Rk. Name Team Comment
1. La'Roi Glover New Orleans Went from 17 sacks in '00 to eight last year.
2. Leonard Little St. Louis Third in NFL with 14.5 sacks.
3. Kenny Mixon Miami Versatile DE who can play DT on nickel downs.
4. John Parrella San Diego Big run stuffer; great attitude.
5. Grady Jackson Oakland Great talent with great weight problem.
One of the deepest and most talented positions, with Pittsburgh's Gildon at the top of a decorated group. The first three went to the Pro Bowl, with Trotter leading the Eagles in tackles the past three years. Pittsburgh's already talking to Gildon, and that's a smart move. Buffalo's Cowart probably belongs here, but he's an unknown because of injury.
Rk. Name Team Comment
1. Jason Gildon Pittsburgh Good size, speed; led team with 12 sacks.
2. Jeremiah Trotter Philadelphia Named to Pro Bowl for second consecutive year.
3. London Fletcher St. Louis Good tackler, moves well in space.
4. Jamie Duncan Tampa Bay Quick and good tackler; overshadowed by Derrick Brooks.
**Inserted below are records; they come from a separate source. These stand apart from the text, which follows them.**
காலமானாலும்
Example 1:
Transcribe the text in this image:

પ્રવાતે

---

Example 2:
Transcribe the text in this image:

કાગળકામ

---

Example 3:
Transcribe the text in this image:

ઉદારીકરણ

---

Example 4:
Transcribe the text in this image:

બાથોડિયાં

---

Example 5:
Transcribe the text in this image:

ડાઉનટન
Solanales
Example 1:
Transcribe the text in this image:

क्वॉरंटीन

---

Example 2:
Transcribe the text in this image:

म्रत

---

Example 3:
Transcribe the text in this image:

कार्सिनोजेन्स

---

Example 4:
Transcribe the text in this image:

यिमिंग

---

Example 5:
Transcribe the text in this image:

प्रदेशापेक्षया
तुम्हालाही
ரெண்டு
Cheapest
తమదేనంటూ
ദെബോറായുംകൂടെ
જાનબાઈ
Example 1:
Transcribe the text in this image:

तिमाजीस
5. Earl Holmes Pittsburgh Instinctive and runs well; best of inside backers.

We could've grouped the cornerbacks and safeties together, but there was just too much talent at both positions.
Rk. Name Team Comment
1. Duane Starks Baltimore Physical CB with great cover skills.
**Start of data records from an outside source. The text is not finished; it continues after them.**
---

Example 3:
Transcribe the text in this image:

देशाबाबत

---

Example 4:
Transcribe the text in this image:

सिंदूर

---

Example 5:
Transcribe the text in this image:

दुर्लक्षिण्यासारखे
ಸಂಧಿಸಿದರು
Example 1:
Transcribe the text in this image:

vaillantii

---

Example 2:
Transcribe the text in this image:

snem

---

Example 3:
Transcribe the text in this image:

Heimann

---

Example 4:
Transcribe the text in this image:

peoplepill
2. Eric Warfield Kansas City First-year corner who can run.
3. Tommy Knight Arizona Finished the season on injured reserve.
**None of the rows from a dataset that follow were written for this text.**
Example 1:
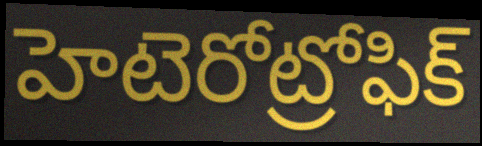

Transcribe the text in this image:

హెటెరోట్రోఫిక్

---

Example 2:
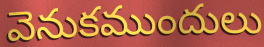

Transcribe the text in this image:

4. Walt Harris Chicago Doesn't have great speed but is physical.
5. Brian Kelly Tampa Bay Beat out Donnie Abraham; good technician, not great speed.

There is talent galore here, too, with San Francisco's Lance Schulters — a Pro Bowl starter in 1999 — relegated to the third position. The top three have similar personalities on the field — they're physical players who play the ball well — but there's a substantial dropoff after the first two.
Rk. Name Team Comment
1. Tony Parrish Chicago Physical, good tackler; plays the ball better than Williams.
2. Shaun Williams N.Y. Giants Can play S or CB; coming off so-so season.
3. Lance Schulters San Francisco Big hitter who doubles as big playmaker.
4. Eric Brown Denver Runs fast, hits hard; can play free or strong safety.
5. Kwamie Lassiter Arizona Age (32) a factor, but second in NFC with nine interceptions.

Seldom do you find a Super Bowl hero up for sale, but that's not the case this year. You can have New England's Adam Vinatieri for the right price. Vinatieri is one of several well-known specialists, a list that includes ageless Morten Andersen because he missed only one kick inside 49 yards — and he kicked outdoors.
Rk. Name Team Comment
1. Jason Elam Denver Strong leg; made 31 of 36 field goals.
2. Adam Vinatieri New England Great pressure kicker who doesn't miss indoors.
3. John Carney New Orleans Missed only four of 31 field goals.
4. Morten Andersen N.Y. Giants Hit last 10 field-goal attempts.
5. Sean Landeta Philadelphia So he's 40; he was 3rd in NFC in punting.